Liz Polcha: As the project manager for the ECDA, much of my work involves coordinating with team members, organizing and planning our meetings, and making sure we are all working towards a common goal. But I also do quite a bit of research writing for the project, and have since I was hired as the “Research and Metadata Lead” in fall 2015. My contribution to the ECDA’s presentation was to speak about the ways in which the project incorporates humanities scholarship and research, in both the writing of scholarly introductions for the texts in our archive, and in writing extensive metadata for each archival item. Interestingly, in the Q&A, most of the questions I received were not about metadata or research, but instead about project management, labor, and collaboration. This discussion about labor and working conditions was initiated when Elizabeth Dillon, the ECDA’s co-director, pointed out that all of the graduate students who work for the project are paid, and have always been paid for their work.
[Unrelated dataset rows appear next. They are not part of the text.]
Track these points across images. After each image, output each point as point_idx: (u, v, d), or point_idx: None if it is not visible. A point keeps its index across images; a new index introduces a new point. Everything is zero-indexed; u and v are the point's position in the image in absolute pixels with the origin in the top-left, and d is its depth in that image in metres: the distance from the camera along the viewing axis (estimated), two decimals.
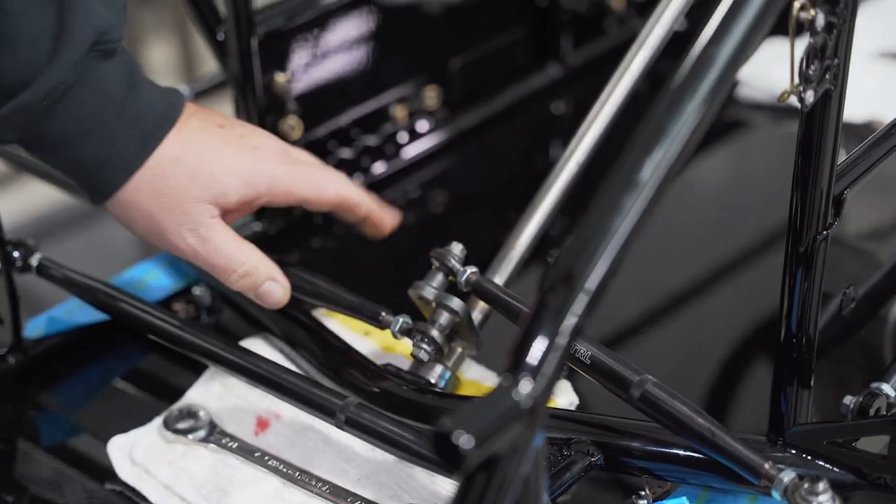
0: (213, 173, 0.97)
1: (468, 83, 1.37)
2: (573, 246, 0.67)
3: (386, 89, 1.38)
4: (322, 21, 1.32)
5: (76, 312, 1.09)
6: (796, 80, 0.80)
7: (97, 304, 1.07)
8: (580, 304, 0.65)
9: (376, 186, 1.36)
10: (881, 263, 1.09)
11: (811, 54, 0.78)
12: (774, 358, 0.90)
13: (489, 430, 0.57)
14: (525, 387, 0.60)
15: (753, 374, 1.04)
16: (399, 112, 1.36)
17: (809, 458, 0.84)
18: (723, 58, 0.71)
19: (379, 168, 1.39)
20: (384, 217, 1.08)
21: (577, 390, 1.00)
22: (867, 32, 1.45)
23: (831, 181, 0.83)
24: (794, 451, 0.84)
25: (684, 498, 0.86)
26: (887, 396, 0.88)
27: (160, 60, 2.47)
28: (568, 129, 1.34)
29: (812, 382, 0.90)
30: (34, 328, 1.09)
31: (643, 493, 0.86)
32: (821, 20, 0.76)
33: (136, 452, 0.93)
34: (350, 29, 1.35)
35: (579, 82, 1.52)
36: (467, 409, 0.58)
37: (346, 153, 1.37)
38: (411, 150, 1.40)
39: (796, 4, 0.78)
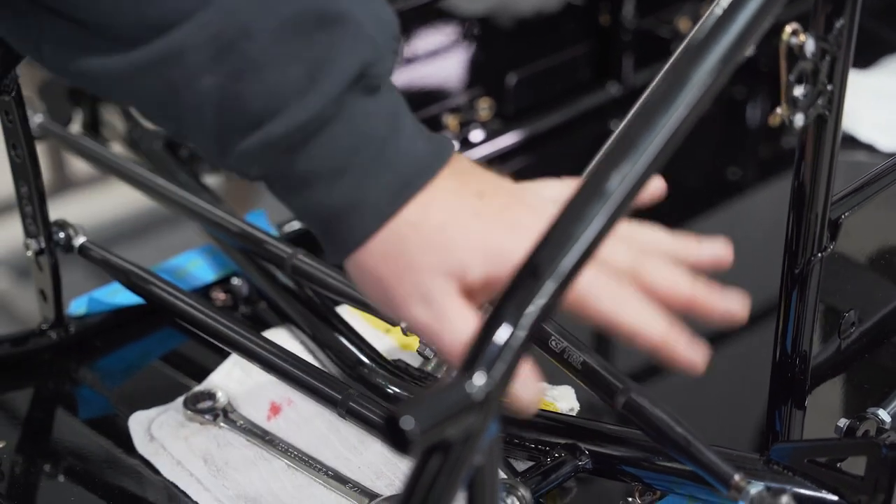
0: (450, 244, 0.83)
1: (524, 97, 1.37)
2: (535, 251, 0.69)
3: (440, 99, 1.37)
4: None
5: (117, 295, 1.12)
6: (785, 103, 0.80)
7: (132, 287, 1.09)
8: (537, 304, 0.67)
9: None
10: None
11: (800, 79, 0.78)
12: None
13: (437, 418, 0.60)
14: (479, 379, 0.62)
15: (758, 392, 1.01)
16: (451, 121, 1.35)
17: (790, 474, 0.84)
18: (696, 81, 0.73)
19: None
20: (685, 354, 0.79)
21: (580, 399, 1.00)
22: None
23: (827, 205, 0.84)
24: (775, 467, 0.85)
25: None
26: (879, 421, 0.89)
27: None
28: None
29: (806, 402, 0.91)
30: (76, 307, 1.12)
31: (631, 499, 0.89)
32: (811, 46, 0.77)
33: (154, 428, 0.97)
34: (408, 38, 1.34)
35: None
36: (421, 397, 0.62)
37: None
38: None
39: (787, 30, 0.79)
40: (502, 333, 0.65)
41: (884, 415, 0.89)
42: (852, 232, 0.90)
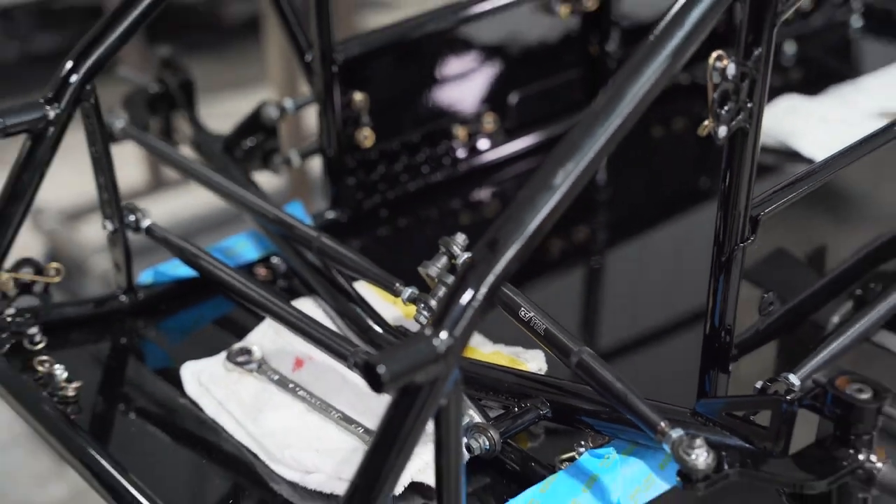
0: None
1: (524, 114, 1.38)
2: (492, 232, 0.73)
3: (450, 112, 1.38)
4: (396, 50, 1.32)
5: (177, 269, 1.14)
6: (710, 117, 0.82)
7: (187, 262, 1.12)
8: (493, 276, 0.71)
9: (433, 189, 1.37)
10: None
11: (723, 97, 0.80)
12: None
13: (406, 366, 0.65)
14: (443, 335, 0.66)
15: (694, 358, 1.02)
16: (460, 132, 1.36)
17: (710, 424, 0.86)
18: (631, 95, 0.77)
19: (437, 176, 1.40)
20: None
21: (549, 361, 1.01)
22: (874, 94, 1.45)
23: (748, 204, 0.86)
24: (699, 419, 0.87)
25: (612, 448, 0.88)
26: (788, 383, 0.92)
27: (278, 73, 2.50)
28: (610, 159, 1.40)
29: (730, 368, 0.92)
30: (145, 277, 1.15)
31: (584, 442, 0.90)
32: (732, 69, 0.79)
33: (202, 376, 1.00)
34: (421, 59, 1.35)
35: None
36: (395, 349, 0.66)
37: (410, 160, 1.38)
38: (467, 165, 1.39)
39: (713, 55, 0.81)
40: (464, 298, 0.69)
41: (793, 378, 0.91)
42: (773, 227, 0.91)
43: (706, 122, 0.81)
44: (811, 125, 1.46)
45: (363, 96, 1.25)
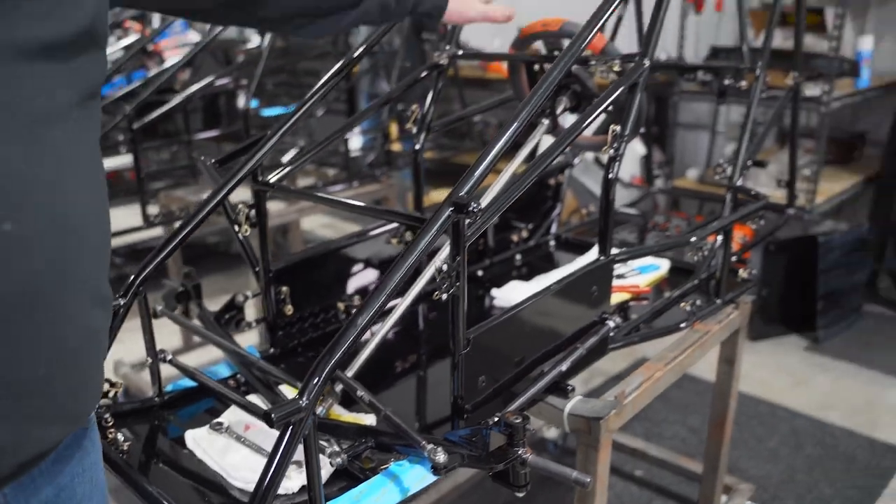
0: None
1: None
2: (329, 346, 0.78)
3: (336, 295, 1.35)
4: (305, 263, 1.29)
5: (187, 382, 1.12)
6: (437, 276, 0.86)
7: (191, 378, 1.07)
8: (330, 364, 0.77)
9: (327, 335, 1.30)
10: None
11: (443, 280, 0.86)
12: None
13: (286, 414, 0.72)
14: (304, 400, 0.73)
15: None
16: (341, 305, 1.34)
17: (455, 444, 0.88)
18: None
19: (329, 328, 1.32)
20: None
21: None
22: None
23: (464, 330, 0.89)
24: (449, 441, 0.88)
25: (405, 461, 0.90)
26: (493, 420, 0.86)
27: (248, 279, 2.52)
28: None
29: (465, 417, 0.95)
30: (169, 387, 1.12)
31: (394, 459, 0.90)
32: (444, 267, 0.86)
33: (196, 437, 1.02)
34: (320, 267, 1.33)
35: None
36: (279, 406, 0.71)
37: (313, 321, 1.32)
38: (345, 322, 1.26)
39: (437, 259, 0.92)
40: (313, 381, 0.75)
41: (496, 417, 0.86)
42: (480, 342, 0.92)
43: (437, 293, 0.87)
44: (521, 290, 1.41)
45: (286, 288, 1.25)
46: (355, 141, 2.97)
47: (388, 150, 2.87)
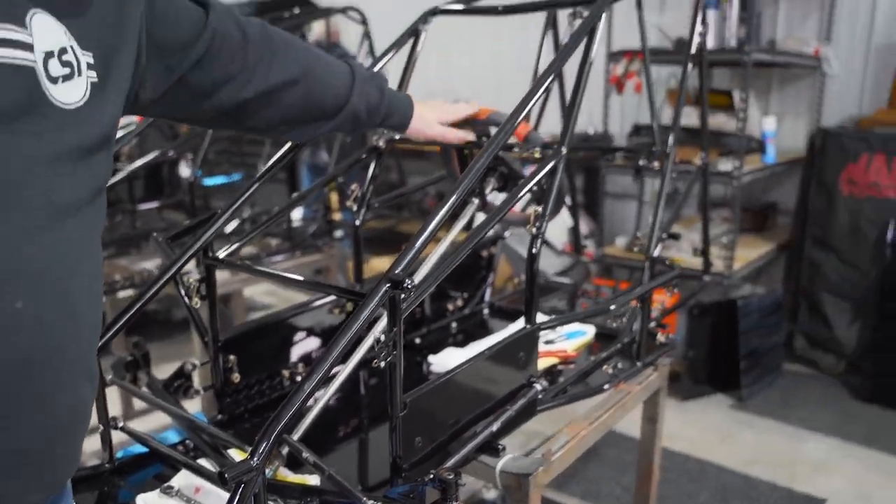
0: (427, 110, 1.24)
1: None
2: (275, 413, 0.83)
3: (281, 363, 1.39)
4: (250, 334, 1.34)
5: (138, 449, 1.13)
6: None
7: (142, 444, 1.10)
8: (275, 431, 0.82)
9: (273, 402, 1.32)
10: None
11: (381, 349, 0.91)
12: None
13: (239, 473, 0.77)
14: (254, 461, 0.78)
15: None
16: (285, 373, 1.38)
17: (390, 500, 0.92)
18: None
19: (274, 395, 1.34)
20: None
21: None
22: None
23: (401, 395, 0.94)
24: (386, 497, 0.92)
25: None
26: (429, 476, 0.92)
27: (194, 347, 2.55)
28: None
29: (403, 475, 0.99)
30: (120, 454, 1.14)
31: None
32: (380, 336, 0.94)
33: (147, 500, 1.04)
34: (263, 337, 1.38)
35: None
36: (234, 465, 0.77)
37: (259, 388, 1.34)
38: (290, 389, 1.34)
39: (378, 330, 0.98)
40: (263, 442, 0.80)
41: (445, 476, 0.92)
42: (416, 404, 0.97)
43: (375, 361, 0.91)
44: (455, 356, 1.47)
45: (234, 357, 1.29)
46: (297, 212, 3.05)
47: (330, 220, 2.96)
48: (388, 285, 0.93)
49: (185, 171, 2.97)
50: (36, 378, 0.63)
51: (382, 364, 0.91)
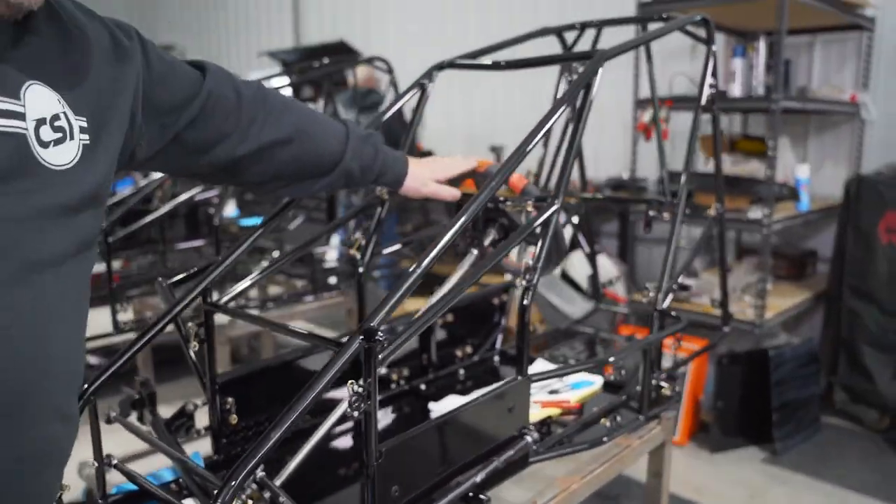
0: (421, 167, 1.26)
1: None
2: (248, 449, 0.86)
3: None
4: (248, 378, 1.35)
5: (130, 487, 1.13)
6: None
7: (133, 482, 1.09)
8: (244, 472, 0.85)
9: None
10: None
11: (355, 400, 0.91)
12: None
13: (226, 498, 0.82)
14: (226, 495, 0.83)
15: None
16: None
17: None
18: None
19: None
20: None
21: None
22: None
23: (377, 444, 0.95)
24: None
25: None
26: None
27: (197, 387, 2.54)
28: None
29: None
30: (113, 490, 1.16)
31: None
32: (357, 389, 0.90)
33: None
34: (259, 381, 1.38)
35: None
36: (222, 489, 0.81)
37: (256, 430, 1.34)
38: None
39: (350, 384, 0.94)
40: (233, 481, 0.84)
41: None
42: (392, 455, 0.97)
43: (348, 411, 0.91)
44: (454, 404, 1.28)
45: (232, 399, 1.30)
46: (332, 253, 3.09)
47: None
48: (361, 337, 0.94)
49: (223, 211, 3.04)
50: (2, 417, 0.66)
51: (356, 414, 0.92)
The conversation continued throughout the day, for example, when Kaiama Glover and Alex Gil explained that their project, In the Same Boats, was an exercise in both minimal computing and ethical labor in order to test out how collaboration works. I’m interested more broadly in how these conversations about ethical labor practices permeate not just our division of labor and working relationships in the digital humanities, but also how an awareness of labor alters the way we write metadata, create graphic vocabularies for the uncertain (as Amani Morrison discussed in relation to the Louisiana Slave Conspiracies project), and build data models to represent our research. Overall, I loved the collaborative presentation format for this workshop because it offered a surprisingly rare opportunity for each team member to hear about the complexity and challenges of their colleagues’ work—we learned so much about our project and each other, and about the collaborative strategies of the two other projects. I left the workshop feeling re-energized, and motivated to keep the conversation about collaboration and division of labor going.
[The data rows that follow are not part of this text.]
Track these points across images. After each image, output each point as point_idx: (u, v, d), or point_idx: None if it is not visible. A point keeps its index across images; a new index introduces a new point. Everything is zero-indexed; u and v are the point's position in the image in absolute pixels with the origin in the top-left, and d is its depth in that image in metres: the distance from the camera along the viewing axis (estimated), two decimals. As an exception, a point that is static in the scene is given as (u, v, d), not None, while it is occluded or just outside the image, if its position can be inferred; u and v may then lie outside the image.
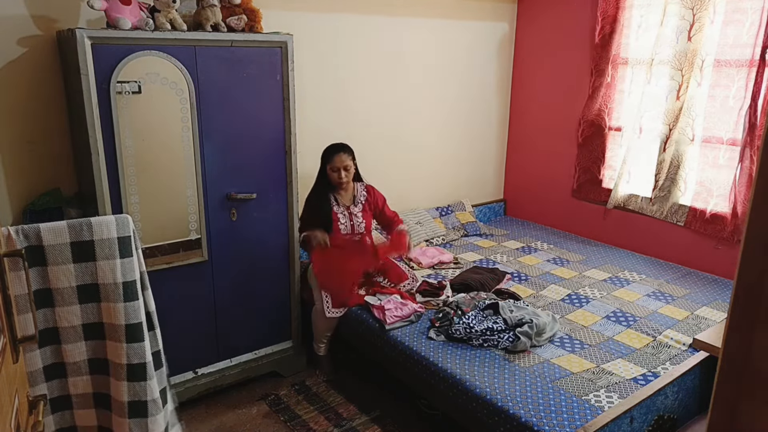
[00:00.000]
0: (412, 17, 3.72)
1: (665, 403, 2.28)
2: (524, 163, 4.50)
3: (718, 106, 3.22)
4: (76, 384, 1.83)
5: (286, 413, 2.79)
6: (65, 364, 1.80)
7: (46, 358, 1.77)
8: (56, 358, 1.79)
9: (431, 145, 4.10)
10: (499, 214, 4.66)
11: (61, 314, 1.74)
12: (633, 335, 2.67)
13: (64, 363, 1.80)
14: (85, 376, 1.84)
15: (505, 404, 2.16)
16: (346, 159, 3.01)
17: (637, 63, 3.61)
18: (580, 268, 3.49)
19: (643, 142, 3.64)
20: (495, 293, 3.00)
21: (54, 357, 1.78)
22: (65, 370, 1.81)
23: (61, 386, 1.82)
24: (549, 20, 4.08)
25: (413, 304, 2.86)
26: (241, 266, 2.80)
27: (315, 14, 3.28)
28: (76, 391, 1.84)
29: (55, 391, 1.82)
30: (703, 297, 3.07)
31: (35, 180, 2.58)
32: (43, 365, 1.76)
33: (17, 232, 1.61)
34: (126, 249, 1.78)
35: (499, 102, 4.43)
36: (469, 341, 2.56)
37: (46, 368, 1.78)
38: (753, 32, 2.99)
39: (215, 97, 2.54)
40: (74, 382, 1.83)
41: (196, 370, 2.79)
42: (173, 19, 2.40)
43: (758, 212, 0.85)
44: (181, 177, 2.55)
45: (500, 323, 2.58)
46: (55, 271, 1.69)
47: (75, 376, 1.83)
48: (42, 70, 2.51)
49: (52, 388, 1.81)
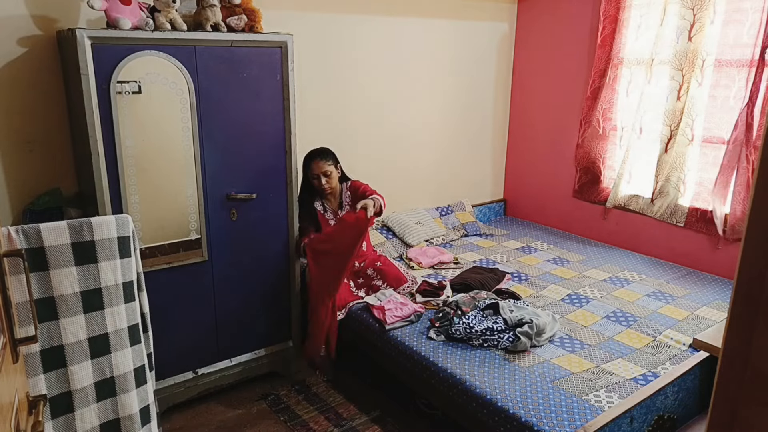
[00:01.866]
0: (412, 17, 3.72)
1: (665, 403, 2.28)
2: (524, 163, 4.50)
3: (719, 106, 3.22)
4: (83, 418, 1.76)
5: (286, 413, 2.79)
6: (72, 393, 1.73)
7: (51, 385, 1.69)
8: (62, 386, 1.71)
9: (431, 145, 4.10)
10: (499, 214, 4.66)
11: (66, 326, 1.69)
12: (633, 335, 2.67)
13: (71, 392, 1.73)
14: (93, 405, 1.77)
15: (505, 404, 2.16)
16: (324, 165, 2.95)
17: (637, 63, 3.61)
18: (580, 268, 3.49)
19: (643, 142, 3.64)
20: (495, 293, 3.00)
21: (60, 385, 1.71)
22: (72, 402, 1.73)
23: (67, 424, 1.75)
24: (549, 20, 4.08)
25: (413, 304, 2.86)
26: (241, 266, 2.80)
27: (315, 14, 3.28)
28: (84, 428, 1.77)
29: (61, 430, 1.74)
30: (703, 297, 3.07)
31: (35, 180, 2.58)
32: (49, 396, 1.68)
33: (17, 232, 1.61)
34: (125, 249, 1.78)
35: (499, 102, 4.43)
36: (469, 341, 2.56)
37: (52, 401, 1.69)
38: (753, 32, 2.99)
39: (215, 97, 2.54)
40: (81, 416, 1.75)
41: (196, 370, 2.79)
42: (173, 19, 2.40)
43: (758, 212, 0.85)
44: (181, 177, 2.55)
45: (500, 323, 2.58)
46: (58, 275, 1.66)
47: (83, 407, 1.75)
48: (42, 70, 2.51)
49: (58, 427, 1.72)
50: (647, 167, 3.63)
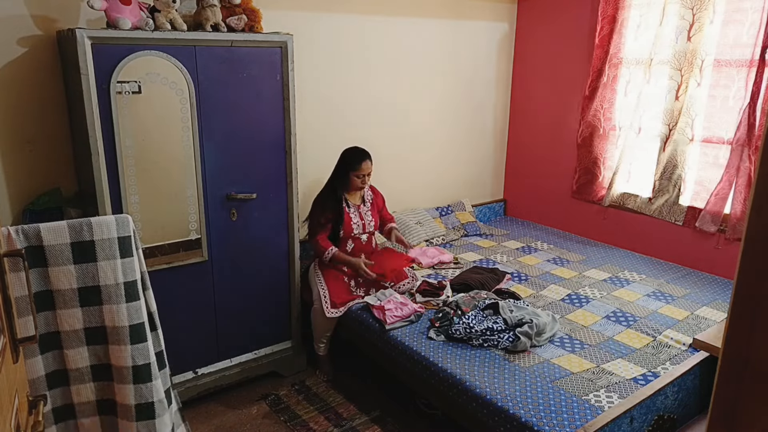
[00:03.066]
0: (412, 17, 3.72)
1: (665, 403, 2.28)
2: (524, 163, 4.50)
3: (718, 106, 3.22)
4: (79, 392, 1.80)
5: (286, 413, 2.79)
6: (68, 371, 1.77)
7: (48, 364, 1.74)
8: (58, 364, 1.76)
9: (431, 145, 4.10)
10: (499, 214, 4.66)
11: (62, 317, 1.72)
12: (633, 335, 2.67)
13: (66, 370, 1.77)
14: (89, 384, 1.81)
15: (505, 404, 2.16)
16: (371, 166, 3.07)
17: (636, 63, 3.61)
18: (580, 268, 3.49)
19: (642, 141, 3.63)
20: (495, 293, 3.00)
21: (56, 363, 1.76)
22: (68, 378, 1.78)
23: (63, 395, 1.79)
24: (549, 20, 4.08)
25: (413, 304, 2.86)
26: (241, 266, 2.80)
27: (315, 14, 3.28)
28: (79, 400, 1.81)
29: (58, 400, 1.78)
30: (703, 297, 3.07)
31: (35, 180, 2.58)
32: (45, 372, 1.73)
33: (17, 232, 1.61)
34: (126, 249, 1.77)
35: (499, 102, 4.43)
36: (468, 341, 2.56)
37: (49, 376, 1.75)
38: (753, 32, 2.99)
39: (215, 97, 2.54)
40: (77, 390, 1.80)
41: (196, 370, 2.79)
42: (173, 19, 2.40)
43: (758, 212, 0.85)
44: (181, 177, 2.55)
45: (500, 323, 2.58)
46: (56, 273, 1.67)
47: (78, 383, 1.80)
48: (42, 70, 2.51)
49: (54, 396, 1.77)
50: (647, 167, 3.63)
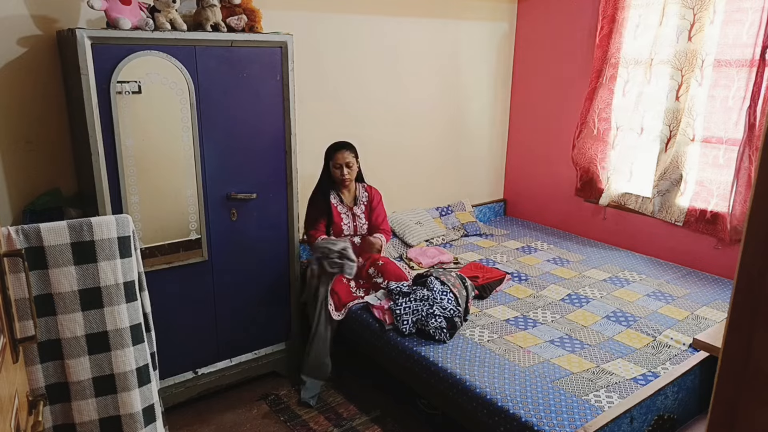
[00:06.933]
0: (412, 17, 3.72)
1: (665, 403, 2.28)
2: (524, 163, 4.50)
3: (718, 106, 3.22)
4: (80, 409, 1.73)
5: (286, 413, 2.79)
6: (69, 384, 1.71)
7: (48, 375, 1.68)
8: (59, 376, 1.70)
9: (431, 145, 4.10)
10: (499, 214, 4.66)
11: (63, 323, 1.68)
12: (633, 335, 2.67)
13: (67, 383, 1.71)
14: (91, 399, 1.74)
15: (505, 404, 2.16)
16: (348, 156, 3.05)
17: (635, 63, 3.61)
18: (580, 268, 3.49)
19: (643, 141, 3.63)
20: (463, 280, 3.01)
21: (56, 375, 1.70)
22: (69, 393, 1.72)
23: (64, 412, 1.73)
24: (549, 20, 4.08)
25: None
26: (241, 266, 2.80)
27: (315, 14, 3.28)
28: (81, 419, 1.73)
29: (59, 418, 1.72)
30: (703, 297, 3.07)
31: (35, 180, 2.58)
32: (45, 384, 1.68)
33: (17, 232, 1.60)
34: (126, 249, 1.77)
35: (499, 102, 4.43)
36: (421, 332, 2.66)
37: (49, 389, 1.69)
38: (753, 32, 2.99)
39: (215, 97, 2.54)
40: (78, 408, 1.73)
41: (196, 370, 2.79)
42: (173, 19, 2.40)
43: (758, 212, 0.85)
44: (181, 177, 2.55)
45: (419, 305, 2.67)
46: (56, 274, 1.66)
47: (79, 399, 1.73)
48: (42, 70, 2.51)
49: (55, 413, 1.71)
50: (647, 167, 3.63)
Lara Rose: Participating in the Digital Histories of the Caribbean Workshop, organized by Vince Brown, was a significant moment in my fledgling academic career, because it helped me understand where the ECDA fits into the landscape of smaller-scale digital projects who are doing anti-colonial work. It feels sometimes like we are treading water or running around like the proverbial chickens, especially since we share a campus with the ever-impressive, long-standing Women Writers Project. However, being at this workshop was a potent reminder that, even though the work is hard and confusing and sometimes disorganized, it is important work to do: Because if we aren’t drawing attention to the significance of the Caribbean, who will be? It was also refreshing to engage in lively conversation about the diverse practices and goals of each of the three projects. I was inspired listening to Amani Morrison on the Louisiana Slave Conspiracy Project grappling with the idea of what it means to map an event that never took place, the record of which only exists in hearsay. And, and Liz already mentioned, Kaiama Glover and Alex Gil made provocative remarks about resisting the desire to create one website that achieves every goal. When I asked about the intention of In the Same Boats to include visualizations in their mapping for gender or ethnicity, for example, their response was “we can give you the code and you can help us with that.” Although the realities of the theory of communal labor will continue to spur debates, I do think it is one way of working against the individual “silos” that we’ve all been hearing so much about lately. The promise of the digital humanities has always been the ability to engage in deeply collaborative work–this workshop was a salient precedent for just how definite that promise can be.